## [DIRECTIONS]
Can you reproduce the text of every item below word for word, leaving out the pictures?

── LISTED RECORDS

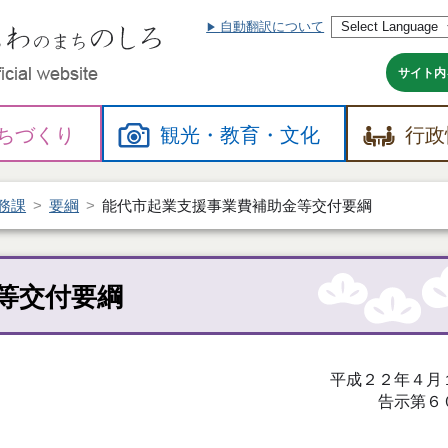
自動翻訳について
本
文
へ
サイト内
ちづくり
観光・
教育・
文化
行政
務課
要綱
能代市起業支援事業費補助金等交付要綱
等交付要綱
平成２２年４月
告示第６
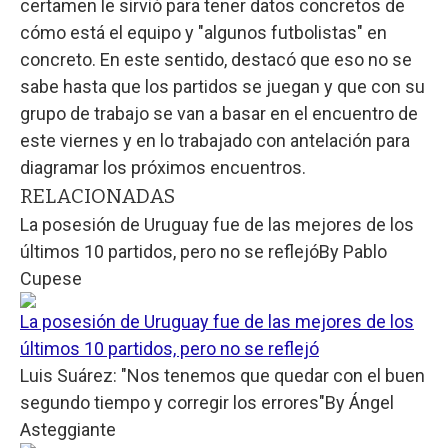
certamen le sirvió para tener datos concretos de
cómo está el equipo y "algunos futbolistas" en
concreto. En este sentido, destacó que eso no se
sabe hasta que los partidos se juegan y que con su
grupo de trabajo se van a basar en el encuentro de
este viernes y en lo trabajado con antelación para
diagramar los próximos encuentros.
RELACIONADAS
La posesión de Uruguay fue de las mejores de los
últimos 10 partidos, pero no se reflejó
By
Pablo
Cupese
La posesión de Uruguay fue de las mejores de los
últimos 10 partidos, pero no se reflejó
Luis Suárez: "Nos tenemos que quedar con el buen
segundo tiempo y corregir los errores"
By
Ángel
Asteggiante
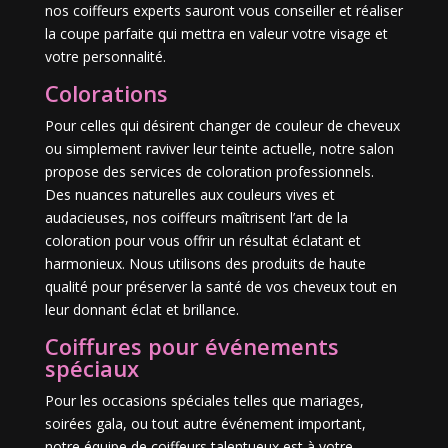
nos coiffeurs experts sauront vous conseiller et réaliser
la coupe parfaite qui mettra en valeur votre visage et
votre personnalité.
Colorations
Pour celles qui désirent changer de couleur de cheveux
ou simplement raviver leur teinte actuelle, notre salon
propose des services de coloration professionnels.
Des nuances naturelles aux couleurs vives et
audacieuses, nos coiffeurs maîtrisent l’art de la
coloration pour vous offrir un résultat éclatant et
harmonieux. Nous utilisons des produits de haute
qualité pour préserver la santé de vos cheveux tout en
leur donnant éclat et brillance.
Coiffures pour événements
spéciaux
Pour les occasions spéciales telles que mariages,
soirées gala, ou tout autre événement important,
notre équipe de coiffeurs talentueux est à votre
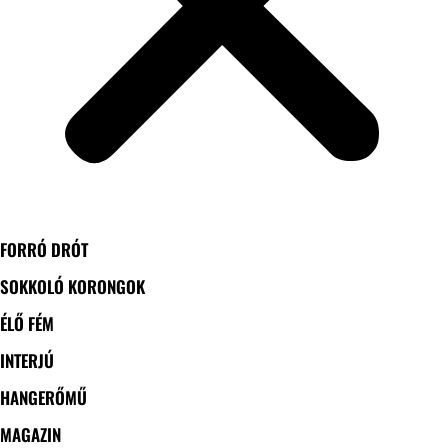
FORRÓ DRÓT
SOKKOLÓ KORONGOK
ÉLŐ FÉM
INTERJÚ
HANGERŐMŰ
MAGAZIN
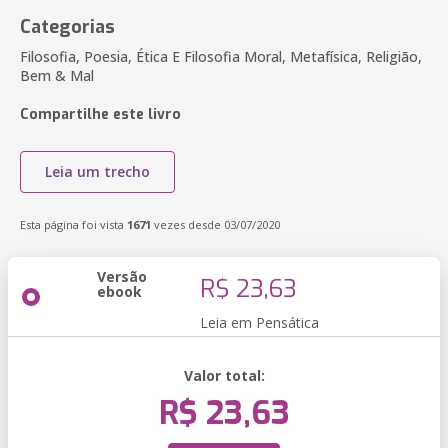
Categorias
Filosofia, Poesia, Ética E Filosofia Moral, Metafísica, Religião,
Bem & Mal
Compartilhe este livro
Leia um trecho
Esta página foi vista
1671
vezes desde 03/07/2020
Versão
R$ 23,63
ebook
Leia em Pensática
Valor total:
R$ 23,63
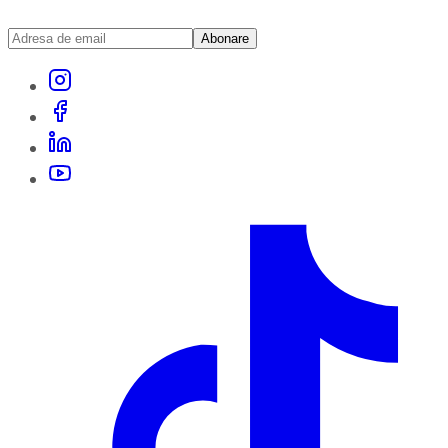
Abonare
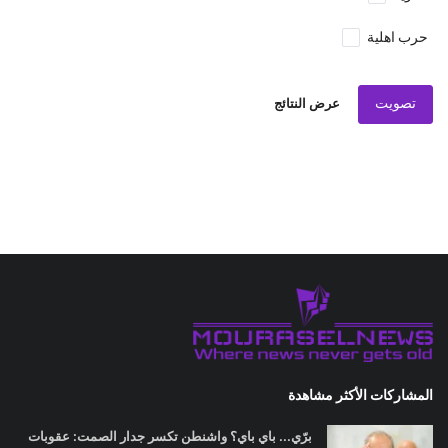
حرب اهلية
تصويت
عرض النتائج
المشاركات الأكثر مشاهدة
برّي... باي باي؟ واشنطن تكسر جدار الصمت: عقوبات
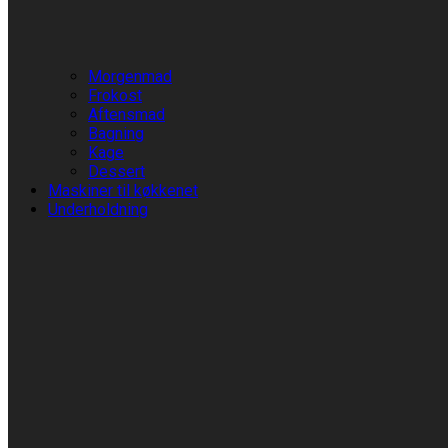
Morgenmad
Frokost
Aftensmad
Bagning
Kage
Dessert
Maskiner til køkkenet
Underholdning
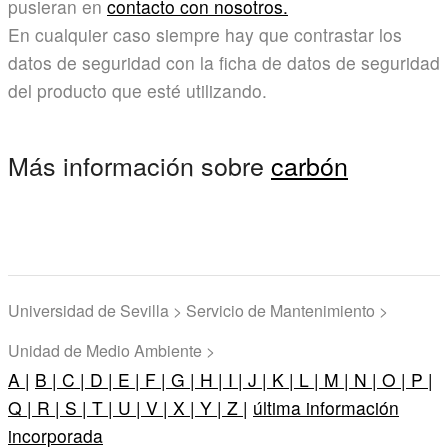
pusieran en
contacto con nosotros.
En cualquier caso siempre hay que contrastar los
datos de seguridad con la ficha de datos de seguridad
del producto que esté utilizando.
Más información sobre
carbón
Universidad de Sevilla > Servicio de Mantenimiento >
Unidad de Medio Ambiente >
A |
B |
C |
D |
E |
F |
G |
H |
I |
J |
K |
L |
M |
N |
O |
P |
Q |
R |
S |
T |
U |
V |
X |
Y |
Z |
última información
incorporada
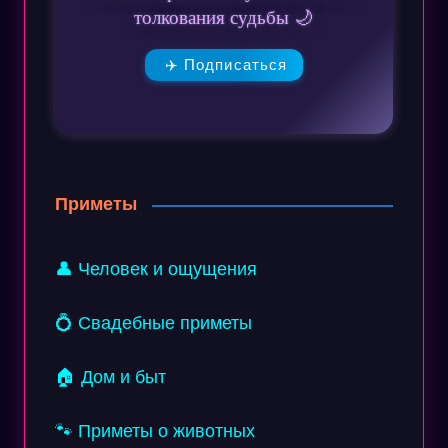
толкования судьбы 🌙
✈️ Подписаться
Приметы
👤 Человек и ощущения
💍 Свадебные приметы
🏠 Дом и быт
🐾 Приметы о животных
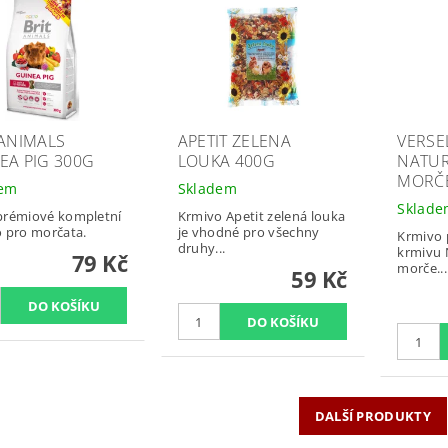
 ANIMALS
APETIT ZELENA
VERSE
EA PIG 300G
LOUKA 400G
NATUR
MORČE
dem
Skladem
Sklad
prémiové kompletní
Krmivo Apetit zelená louka
 pro morčata.
je vhodné pro všechny
Krmivo 
druhy...
krmivu 
79 Kč
morče...
59 Kč
DALŠÍ PRODUKTY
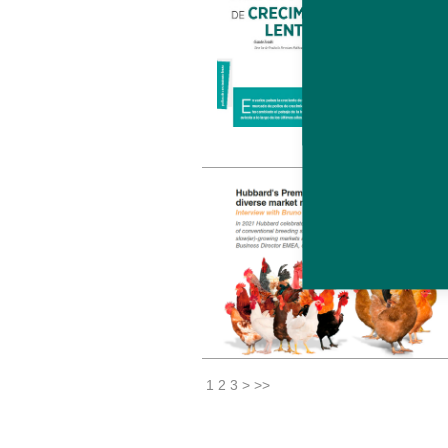
1
2
3
>
>>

────

## [RESULT OF THE TASK]
自動翻訳について
本
文
へ
サイト内
ちづくり
観光・
教育・
文化
行政
務課
要綱
能代市起業支援事業費補助金等交付要綱
等交付要綱
平成２２年４月
告示第６
certamen le sirvió para tener datos concretos de
cómo está el equipo y "algunos futbolistas" en
concreto. En este sentido, destacó que eso no se
sabe hasta que los partidos se juegan y que con su
grupo de trabajo se van a basar en el encuentro de
este viernes y en lo trabajado con antelación para
diagramar los próximos encuentros.
RELACIONADAS
La posesión de Uruguay fue de las mejores de los
últimos 10 partidos, pero no se reflejó
By
Pablo
Cupese
La posesión de Uruguay fue de las mejores de los
últimos 10 partidos, pero no se reflejó
Luis Suárez: "Nos tenemos que quedar con el buen
segundo tiempo y corregir los errores"
By
Ángel
Asteggiante
nos coiffeurs experts sauront vous conseiller et réaliser
la coupe parfaite qui mettra en valeur votre visage et
votre personnalité.
Colorations
Pour celles qui désirent changer de couleur de cheveux
ou simplement raviver leur teinte actuelle, notre salon
propose des services de coloration professionnels.
Des nuances naturelles aux couleurs vives et
audacieuses, nos coiffeurs maîtrisent l’art de la
coloration pour vous offrir un résultat éclatant et
harmonieux. Nous utilisons des produits de haute
qualité pour préserver la santé de vos cheveux tout en
leur donnant éclat et brillance.
Coiffures pour événements
spéciaux
Pour les occasions spéciales telles que mariages,
soirées gala, ou tout autre événement important,
notre équipe de coiffeurs talentueux est à votre
FORRÓ DRÓT
SOKKOLÓ KORONGOK
ÉLŐ FÉM
INTERJÚ
HANGERŐMŰ
MAGAZIN
Categorias
Filosofia, Poesia, Ética E Filosofia Moral, Metafísica, Religião,
Bem & Mal
Compartilhe este livro
Leia um trecho
Esta página foi vista
1671
vezes desde 03/07/2020
Versão
R$ 23,63
ebook
Leia em Pensática
Valor total:
R$ 23,63
Abonare
حرب اهلية
تصويت
عرض النتائج
المشاركات الأكثر مشاهدة
برّي... باي باي؟ واشنطن تكسر جدار الصمت: عقوبات
Morgenmad
Frokost
Aftensmad
Bagning
Kage
Dessert
Maskiner til køkkenet
Underholdning
pusieran en
contacto con nosotros.
En cualquier caso siempre hay que contrastar los
datos de seguridad con la ficha de datos de seguridad
del producto que esté utilizando.
Más información sobre
carbón
Universidad de Sevilla > Servicio de Mantenimiento >
Unidad de Medio Ambiente >
A |
B |
C |
D |
E |
F |
G |
H |
I |
J |
K |
L |
M |
N |
O |
P |
Q |
R |
S |
T |
U |
V |
X |
Y |
Z |
última información
incorporada
толкования судьбы 🌙
✈️ Подписаться
Приметы
👤 Человек и ощущения
💍 Свадебные приметы
🏠 Дом и быт
🐾 Приметы о животных
 ANIMALS
APETIT ZELENA
VERSE
EA PIG 300G
LOUKA 400G
NATUR
MORČE
dem
Skladem
Sklad
prémiové kompletní
Krmivo Apetit zelená louka
 pro morčata.
je vhodné pro všechny
Krmivo 
druhy...
krmivu 
79 Kč
morče...
59 Kč
DALŠÍ PRODUKTY
1
2
3
>
>>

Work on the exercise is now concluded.